Paisaje abigarrado

Falta el skyline de una gran ciudad en el horizonte para colgar el cartel de “completo”. Óleo sobre tela, 31 x 35 cm. Anónimo. Y, sin embargo, hay un candor. Me imagino al autor o la autora; una de esas personas que nunca tienen suficiente, que viven con ese punto de perpetua insatisfacción. Pero todo tiene que acabar; todo tiene un límite y un punto y final. Sonrío al observar el momento exacto en que el artista o la artista decide que “ya está bien así”. De tantos elementos que hay, uno no da abasto. Incluso los hay que ni comprendo. Es como un circuito oval muy peraltado, en cuyos márgenes hay campos de cultivo y un pueblo en el fondo de la oquedad donde se circunscribe la pista de competición, que aspiraba, en su origen, a ser valle.
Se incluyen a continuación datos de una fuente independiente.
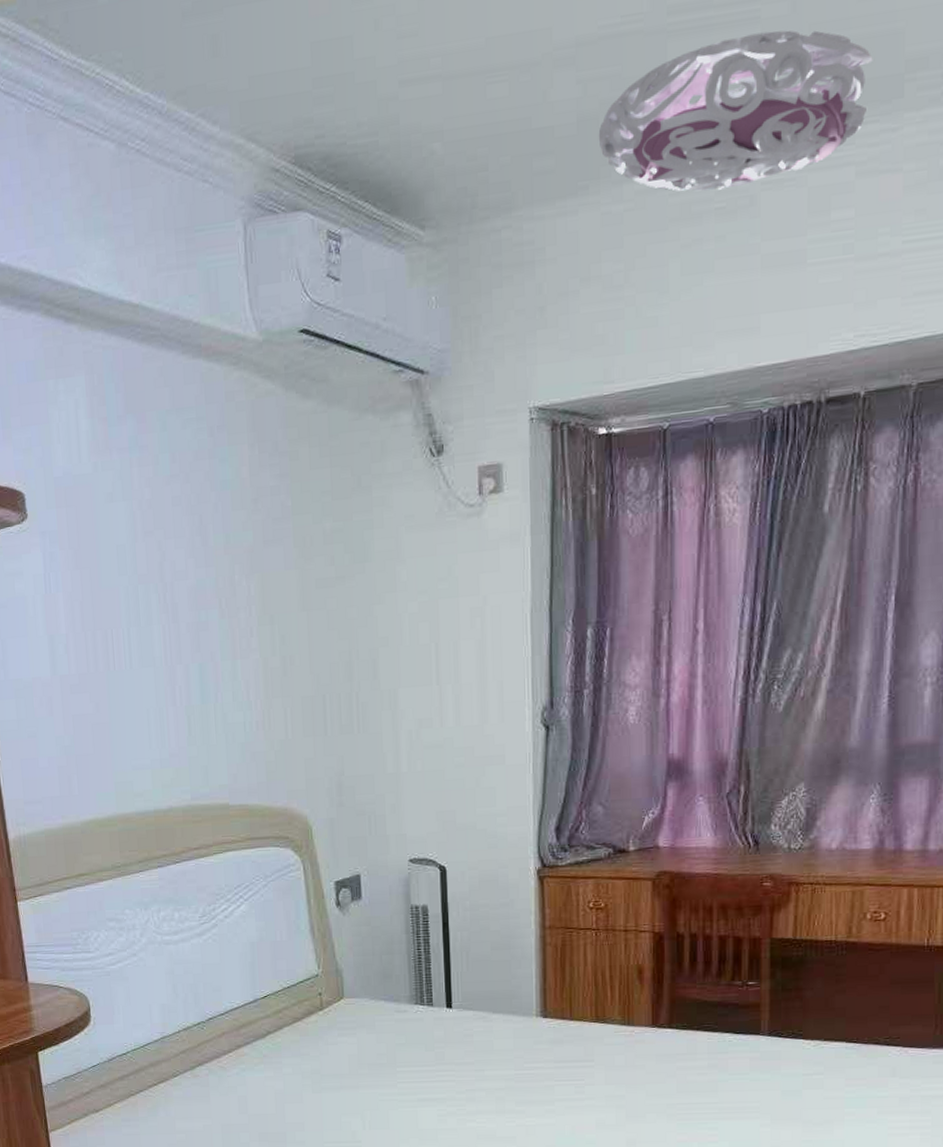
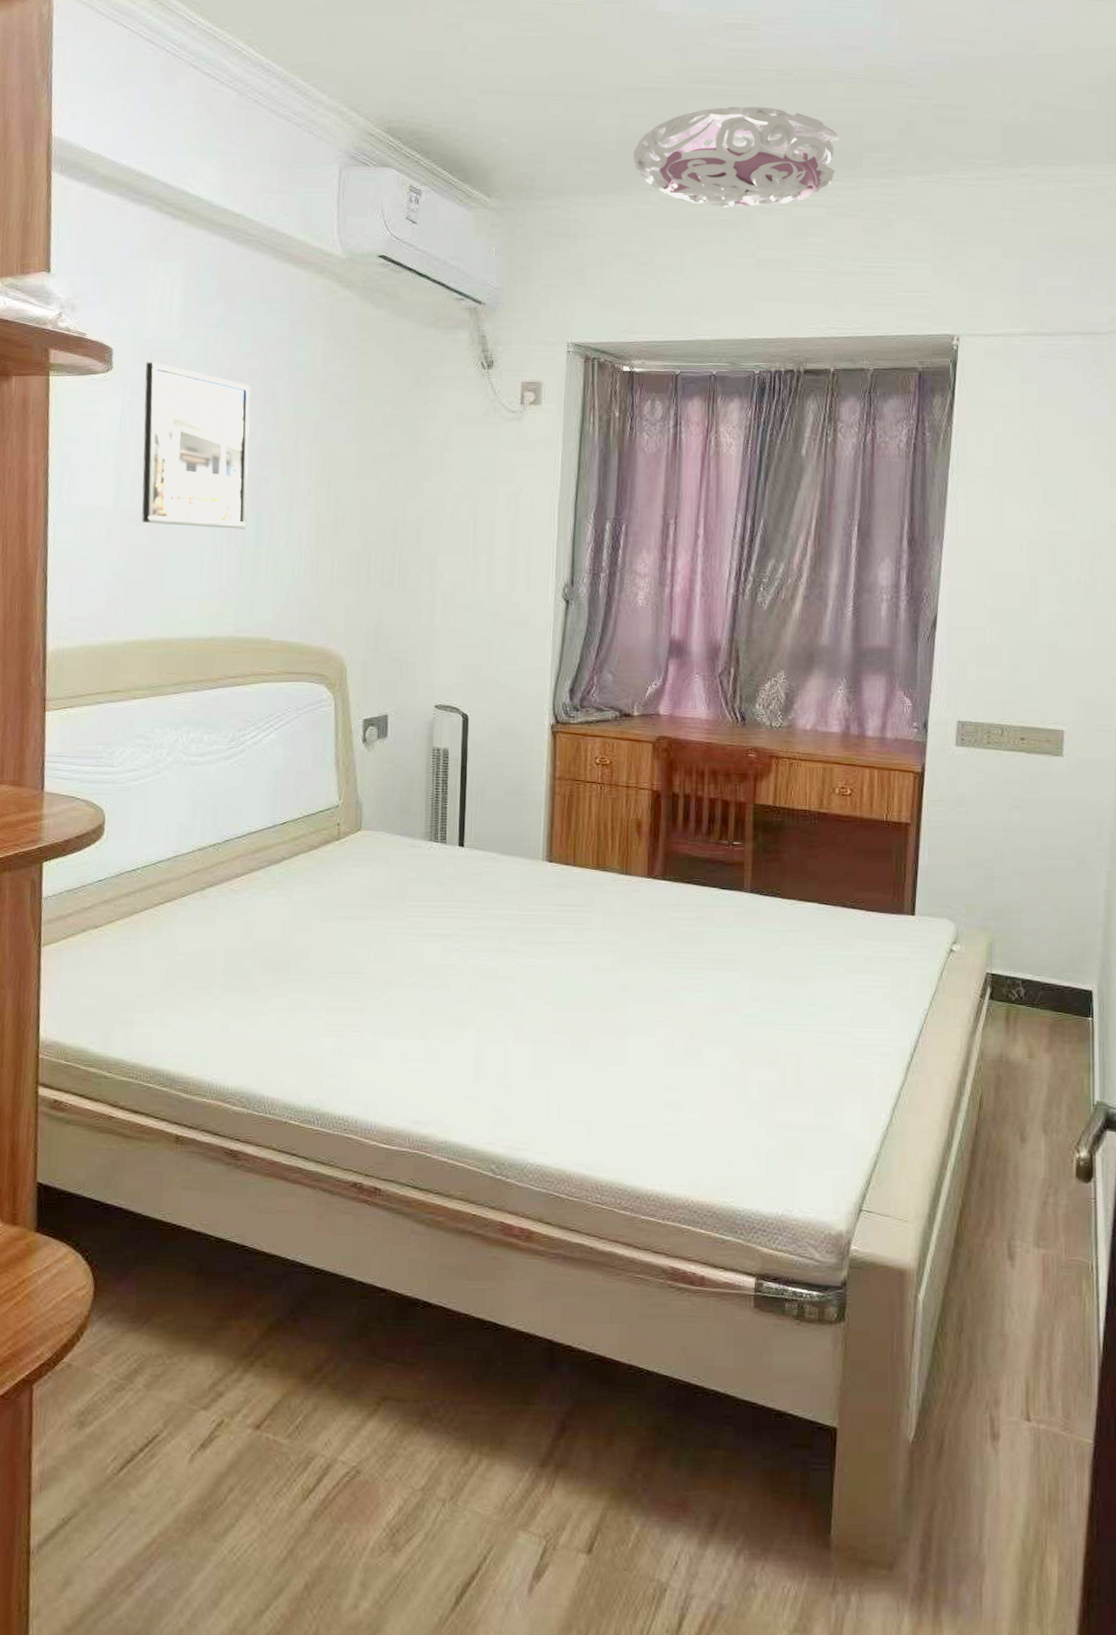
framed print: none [60,503,189,690] -> present [141,362,251,529]

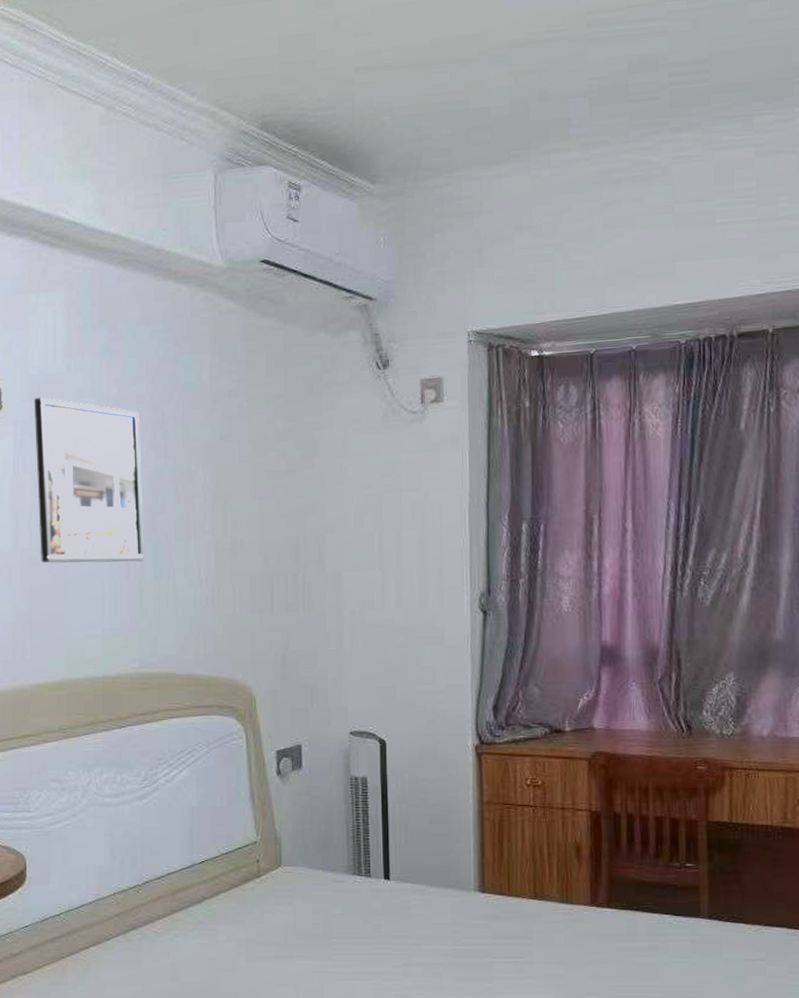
ceiling light: present [633,106,840,208] -> none [528,42,765,162]

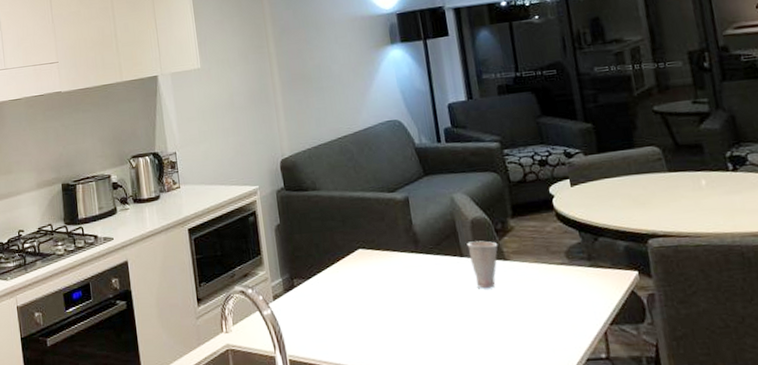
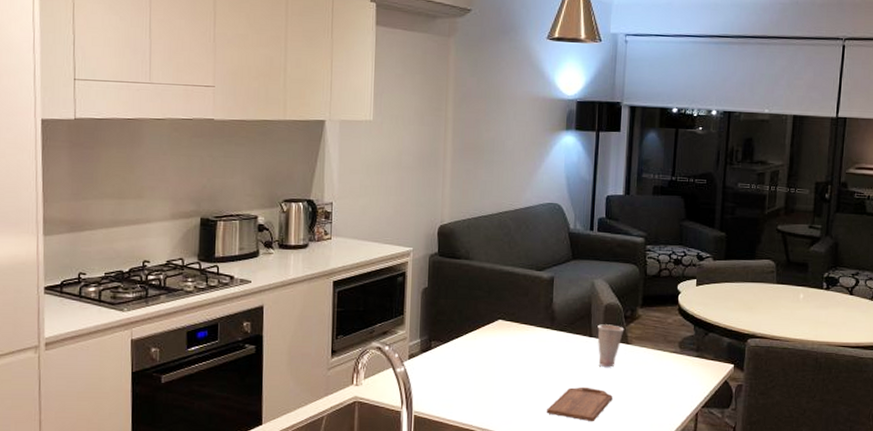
cutting board: none [429,312,501,352] -> present [547,386,613,422]

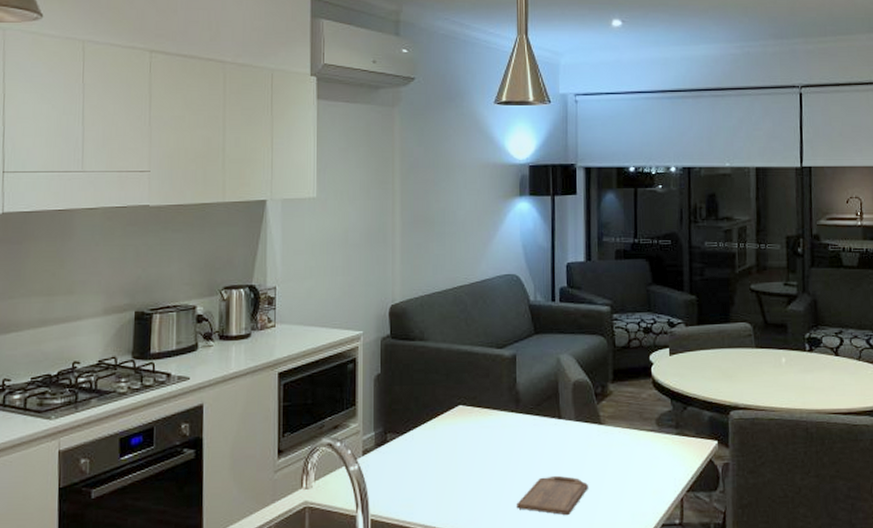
cup: present [597,324,624,368] -> none [566,403,596,452]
Me recuerda al caso contrario de “El inglés que subió una colina pero bajó una montaña”, una entretenida película del año 1995. «En general, es la clase de agradable historia folk que los espectadores más jóvenes y más mayores encontrarán entretenida”. «Comedieta que destila el encanto del localismo y las tradiciones del cine inglés». Los dos entrecomillados los extraigo de críticas sobre la película citada; nótese que bien pudieran referirse a la pieza que hoy les muestro. Desde hace mil años sostengo que “todo es comparable”, lema que descubrí años después como título de en un libro de Óscar Tusquets publicado en 2006, en el que se sostiene la misma hipótesis. Esta transferencia entre las frases que comentan una película y que bien pudieran también comentar esta pintura, es un ejemplo de transversalidad. Pero no acaban aquí las maravillas; buscando el libro de Óscar para saber el año de edición, me salta la portada con su imagen: el rostro de cristo junto a un caracol. De inmediato recuerdo yo una pintura de la colección de arte abandonado y, efectivamente, son comparables. ¡Qué cosas! Pienso que la imagen de la portada del libro es el detalle de un cuadro de El Greco, pero no la encuentro en la red; parecidas sí, pero con la mirada hacia abajo. Y así es cómo, una simple crónica de una pintura con encanto, pero de escasa trascendencia, entre dimes y diretes me lleva media mañana.

Volviendo a la obra, hay en ella detalles incomprensibles que me despiertan una sonrisa. El ciprés que se pierde en las alturas, todavía no lo acabo de procesar por lo imposible que resulta su desproporción. En el centro mismo de la imagen, observo una especie de ruinas arqueológica que también se me escapan al entendimiento. En la mitrad inferior, hacia el margen izquierdo, aparece una figura de espaldas y otra, más pequeña al fondo que, aunque debiera transitar por un sendero, más bien parece que se sostenga sobre un seto. Por no mencionar otras cuestiones de perspectiva y pequeños detalles aquí y allá que me recuerdan a las viñetas de Mortadelo y Filemón, en las Ibáñez añadía desternillantes detalles en tramas casi paralelas, que hablaban de su enorme sentido del humor. Por todo ello ésta es otra de las piezas que no me canso mi admirar. Me sienta bien esta obra, me hace sonreír y me aproxima a la especie humana, por ese darlo todo que también es capaz de ofrecer, sin pedir nada a cambio porque, y no pienso que me equivoque, la aspiración del autor o la autora con esta pintura, no era la de comerciar con ella a cambio de altas sumas de dinero. A eso, entonces, yo le llamo practicar el arte por puro y simple placer. Me ocurre de algún modo con esto del museo de arte abandonado que, por cierto, veo que a veces lo escribo con las iniciales en mayúsculas y otras no. Ay… Lo voy a dejar aquí, porque si empiezo a analizar las implicaciones subconscientes de eso… No acabaré nunca y, aunque me tengo por un eterno insatisfecho, sí pongo el punto y final cuando me sale de la vesícula biliar.